* [EXERCISE]: Once the pictures are set aside, repeat all of the data below exactly.

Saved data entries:
*-*-*
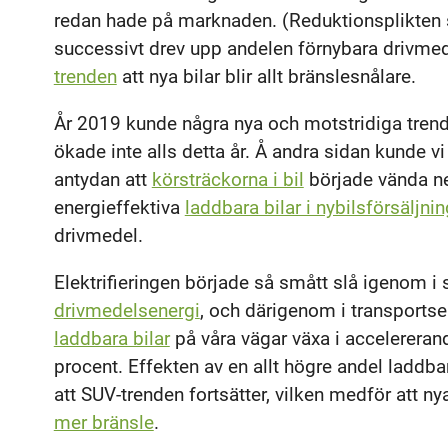
redan hade på marknaden. (Reduktionsplikten sk
successivt drev upp andelen förnybara drivme
trenden
att nya bilar blir allt bränslesnålare.
År 2019 kunde några nya och motstridiga trend
ökade inte alls detta år. Å andra sidan kunde vi
antydan att
körsträckorna i bil
började vända ne
energieffektiva
laddbara bilar i nybilsförsäljni
drivmedel.
Elektrifieringen började så smått slå igenom i
drivmedelsenergi
, och därigenom i transports
laddbara bilar
på våra vägar växa i accelereran
procent. Effekten av en allt högre andel laddb
att SUV-trenden fortsätter, vilken medför att n
mer bränsle
.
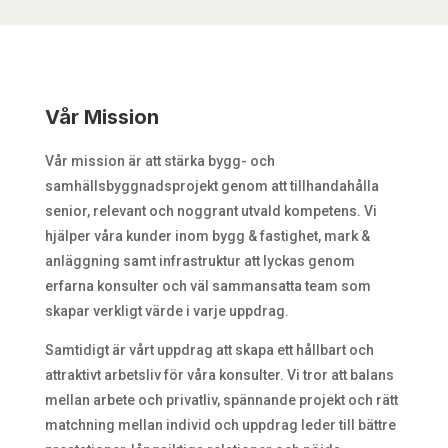
Vår Mission
Vår mission är att stärka bygg- och
samhällsbyggnadsprojekt genom att tillhandahålla
senior, relevant och noggrant utvald kompetens. Vi
hjälper våra kunder inom bygg & fastighet, mark &
anläggning samt infrastruktur att lyckas genom
erfarna konsulter och väl sammansatta team som
skapar verkligt värde i varje uppdrag.
Samtidigt är vårt uppdrag att skapa ett hållbart och
attraktivt arbetsliv för våra konsulter. Vi tror att balans
mellan arbete och privatliv, spännande projekt och rätt
matchning mellan individ och uppdrag leder till bättre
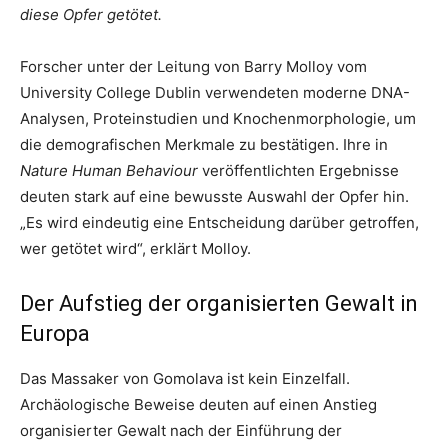
diese Opfer getötet.
Forscher unter der Leitung von Barry Molloy vom
University College Dublin verwendeten moderne DNA-
Analysen, Proteinstudien und Knochenmorphologie, um
die demografischen Merkmale zu bestätigen. Ihre in
Nature Human Behaviour
veröffentlichten Ergebnisse
deuten stark auf eine bewusste Auswahl der Opfer hin.
„Es wird eindeutig eine Entscheidung darüber getroffen,
wer getötet wird“, erklärt Molloy.
Der Aufstieg der organisierten Gewalt in
Europa
Das Massaker von Gomolava ist kein Einzelfall.
Archäologische Beweise deuten auf einen Anstieg
organisierter Gewalt nach der Einführung der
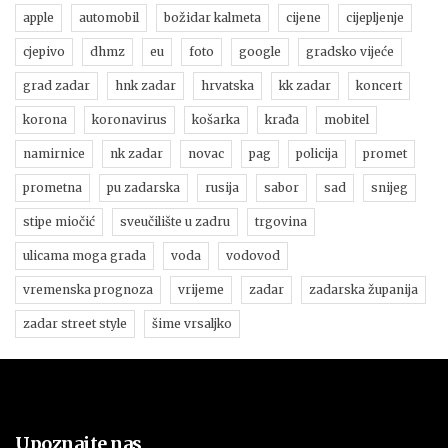
apple
automobil
božidar kalmeta
cijene
cijepljenje
cjepivo
dhmz
eu
foto
google
gradsko vijeće
grad zadar
hnk zadar
hrvatska
kk zadar
koncert
korona
koronavirus
košarka
krađa
mobitel
namirnice
nk zadar
novac
pag
policija
promet
prometna
pu zadarska
rusija
sabor
sad
snijeg
stipe miočić
sveučilište u zadru
trgovina
ulicama moga grada
voda
vodovod
vremenska prognoza
vrijeme
zadar
zadarska županija
zadar street style
šime vrsaljko
Upoznajte nas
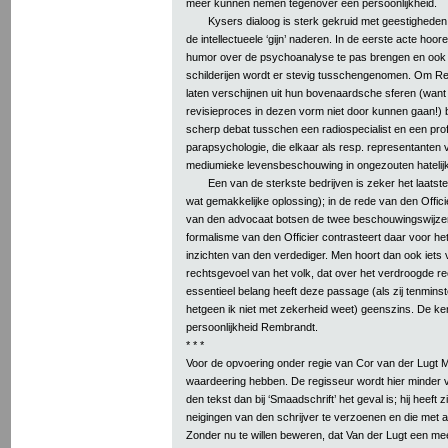
meer kunnen nemen tegenover een persoonlijkheid.
Kysers dialoog is sterk gekruid met geestigheden,
de intellectueele ‘gijn’ naderen. In de eerste acte hoor
humor over de psychoanalyse te pas brengen en ook 
schilderijen wordt er stevig tusschengenomen. Om Re
laten verschijnen uit hun bovenaardsche sferen (want
revisieproces in dezen vorm niet door kunnen gaan!) b
scherp debat tusschen een radiospecialist en een pro
parapsychologie, die elkaar als resp. representanten
mediumieke levensbeschouwing in ongezouten hatelijkh
Een van de sterkste bedrijven is zeker het laatst
wat gemakkelijke oplossing); in de rede van den Officie
van den advocaat botsen de twee beschouwingswijzen
formalisme van den Officier contrasteert daar voor het
inzichten van den verdediger. Men hoort dan ook iets
rechtsgevoel van het volk, dat over het verdroogde re
essentieel belang heeft deze passage (als zij tenmin
hetgeen ik niet met zekerheid weet) geenszins. De kern
persoonlijkheid Rembrandt.
* * *
Voor de opvoering onder regie van Cor van der Lugt 
waardeering hebben. De regisseur wordt hier minder 
den tekst dan bij ‘Smaadschrift’ het geval is; hij heeft 
neigingen van den schrijver te verzoenen en die met all
Zonder nu te willen beweren, dat Van der Lugt een mee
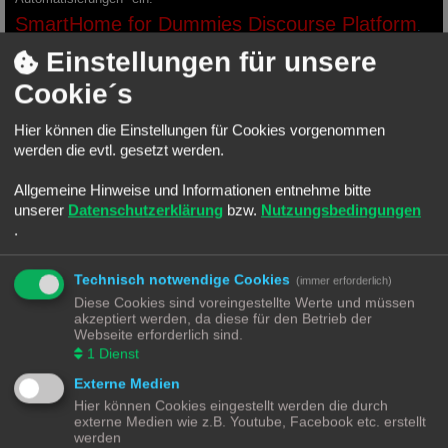
SmartHome for Dummies Discourse Platform
.
Einstellungen für unsere
Suche und Biete
Cookie´s
Suche
Erweiterte Suche
Neues Thema
16 Themen • Seite
1
von
1
Hier können die Einstellungen für Cookies vorgenommen
werden die evtl. gesetzt werden.
Themen
Biete: 3x EVE Window Guard
Allgemeine Hinweise und Informationen entnehme bitte
Letzter Beitrag von
manowar2000
«
Di 17. Sep 2024, 11:39
unserer
Datenschutzerklärung
bzw.
Nutzungsbedingungen
Aktuelle Angebote - Schnäppchen gefunden
.
Letzter Beitrag von
mondface
«
Mi 17. Jul 2024, 16:01
Antworten:
28
1
2
Rating: 46.67%
Technisch notwendige Cookies
(immer erforderlich)
Biete: diverses
Diese Cookies sind voreingestellte Werte und müssen
Letzter Beitrag von
Chriz
«
Mo 10. Jun 2024, 16:22
akzeptiert werden, da diese für den Betrieb der
Antworten:
1
Webseite erforderlich sind.
Biete - Bluetooth IR Stromzähler - iNODE Energey Meter
1
Dienst
Letzter Beitrag von
PX80
«
Do 21. Dez 2023, 10:06
Externe Medien
Synology DS718+ 10GB RAM
Letzter Beitrag von
Hamudulu
«
Mo 27. Nov 2023, 17:40
Hier können Cookies eingestellt werden die durch
Antworten:
1
externe Medien wie z.B. Youtube, Facebook etc. erstellt
Biete: Zimaboard 832
werden
Letzter Beitrag von
Chriz
«
Mo 4. Sep 2023, 11:05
*-*-*
* [SOLUTION FOR THIS EXERCISE]:
redan hade på marknaden. (Reduktionsplikten sk
successivt drev upp andelen förnybara drivme
trenden
att nya bilar blir allt bränslesnålare.
År 2019 kunde några nya och motstridiga trend
ökade inte alls detta år. Å andra sidan kunde vi
antydan att
körsträckorna i bil
började vända ne
energieffektiva
laddbara bilar i nybilsförsäljni
drivmedel.
Elektrifieringen började så smått slå igenom i
drivmedelsenergi
, och därigenom i transports
laddbara bilar
på våra vägar växa i accelereran
procent. Effekten av en allt högre andel laddb
att SUV-trenden fortsätter, vilken medför att n
mer bränsle
.
Vår Mission
Vår mission är att stärka bygg- och
samhällsbyggnadsprojekt genom att tillhandahålla
senior, relevant och noggrant utvald kompetens. Vi
hjälper våra kunder inom bygg & fastighet, mark &
anläggning samt infrastruktur att lyckas genom
erfarna konsulter och väl sammansatta team som
skapar verkligt värde i varje uppdrag.
Samtidigt är vårt uppdrag att skapa ett hållbart och
attraktivt arbetsliv för våra konsulter. Vi tror att balans
mellan arbete och privatliv, spännande projekt och rätt
matchning mellan individ och uppdrag leder till bättre
diese Opfer getötet.
Forscher unter der Leitung von Barry Molloy vom
University College Dublin verwendeten moderne DNA-
Analysen, Proteinstudien und Knochenmorphologie, um
die demografischen Merkmale zu bestätigen. Ihre in
Nature Human Behaviour
veröffentlichten Ergebnisse
deuten stark auf eine bewusste Auswahl der Opfer hin.
„Es wird eindeutig eine Entscheidung darüber getroffen,
wer getötet wird“, erklärt Molloy.
Der Aufstieg der organisierten Gewalt in
Europa
Das Massaker von Gomolava ist kein Einzelfall.
Archäologische Beweise deuten auf einen Anstieg
organisierter Gewalt nach der Einführung der
apple
automobil
božidar kalmeta
cijene
cijepljenje
cjepivo
dhmz
eu
foto
google
gradsko vijeće
grad zadar
hnk zadar
hrvatska
kk zadar
koncert
korona
koronavirus
košarka
krađa
mobitel
namirnice
nk zadar
novac
pag
policija
promet
prometna
pu zadarska
rusija
sabor
sad
snijeg
stipe miočić
sveučilište u zadru
trgovina
ulicama moga grada
voda
vodovod
vremenska prognoza
vrijeme
zadar
zadarska županija
zadar street style
šime vrsaljko
Upoznajte nas
meer kunnen nemen tegenover een persoonlijkheid.
Kysers dialoog is sterk gekruid met geestigheden,
de intellectueele ‘gijn’ naderen. In de eerste acte hoor
humor over de psychoanalyse te pas brengen en ook 
schilderijen wordt er stevig tusschengenomen. Om Re
laten verschijnen uit hun bovenaardsche sferen (want
revisieproces in dezen vorm niet door kunnen gaan!) b
scherp debat tusschen een radiospecialist en een pro
parapsychologie, die elkaar als resp. representanten
mediumieke levensbeschouwing in ongezouten hatelijkh
Een van de sterkste bedrijven is zeker het laatst
wat gemakkelijke oplossing); in de rede van den Officie
van den advocaat botsen de twee beschouwingswijzen
formalisme van den Officier contrasteert daar voor het
inzichten van den verdediger. Men hoort dan ook iets
rechtsgevoel van het volk, dat over het verdroogde re
essentieel belang heeft deze passage (als zij tenmin
hetgeen ik niet met zekerheid weet) geenszins. De kern
persoonlijkheid Rembrandt.
* * *
Voor de opvoering onder regie van Cor van der Lugt 
waardeering hebben. De regisseur wordt hier minder 
den tekst dan bij ‘Smaadschrift’ het geval is; hij heeft 
neigingen van den schrijver te verzoenen en die met all
Zonder nu te willen beweren, dat Van der Lugt een mee
SmartHome for Dummies Discourse Platform
.
Einstellungen für unsere
Suche und Biete
Cookie´s
Suche
Erweiterte Suche
Neues Thema
16 Themen • Seite
1
von
1
Hier können die Einstellungen für Cookies vorgenommen
werden die evtl. gesetzt werden.
Themen
Biete: 3x EVE Window Guard
Allgemeine Hinweise und Informationen entnehme bitte
Letzter Beitrag von
manowar2000
«
Di 17. Sep 2024, 11:39
unserer
Datenschutzerklärung
bzw.
Nutzungsbedingungen
Aktuelle Angebote - Schnäppchen gefunden
.
Letzter Beitrag von
mondface
«
Mi 17. Jul 2024, 16:01
Antworten:
28
1
2
Rating: 46.67%
Technisch notwendige Cookies
(immer erforderlich)
Biete: diverses
Diese Cookies sind voreingestellte Werte und müssen
Letzter Beitrag von
Chriz
«
Mo 10. Jun 2024, 16:22
akzeptiert werden, da diese für den Betrieb der
Antworten:
1
Webseite erforderlich sind.
Biete - Bluetooth IR Stromzähler - iNODE Energey Meter
1
Dienst
Letzter Beitrag von
PX80
«
Do 21. Dez 2023, 10:06
Externe Medien
Synology DS718+ 10GB RAM
Letzter Beitrag von
Hamudulu
«
Mo 27. Nov 2023, 17:40
Hier können Cookies eingestellt werden die durch
Antworten:
1
externe Medien wie z.B. Youtube, Facebook etc. erstellt
Biete: Zimaboard 832
werden
Letzter Beitrag von
Chriz
«
Mo 4. Sep 2023, 11:05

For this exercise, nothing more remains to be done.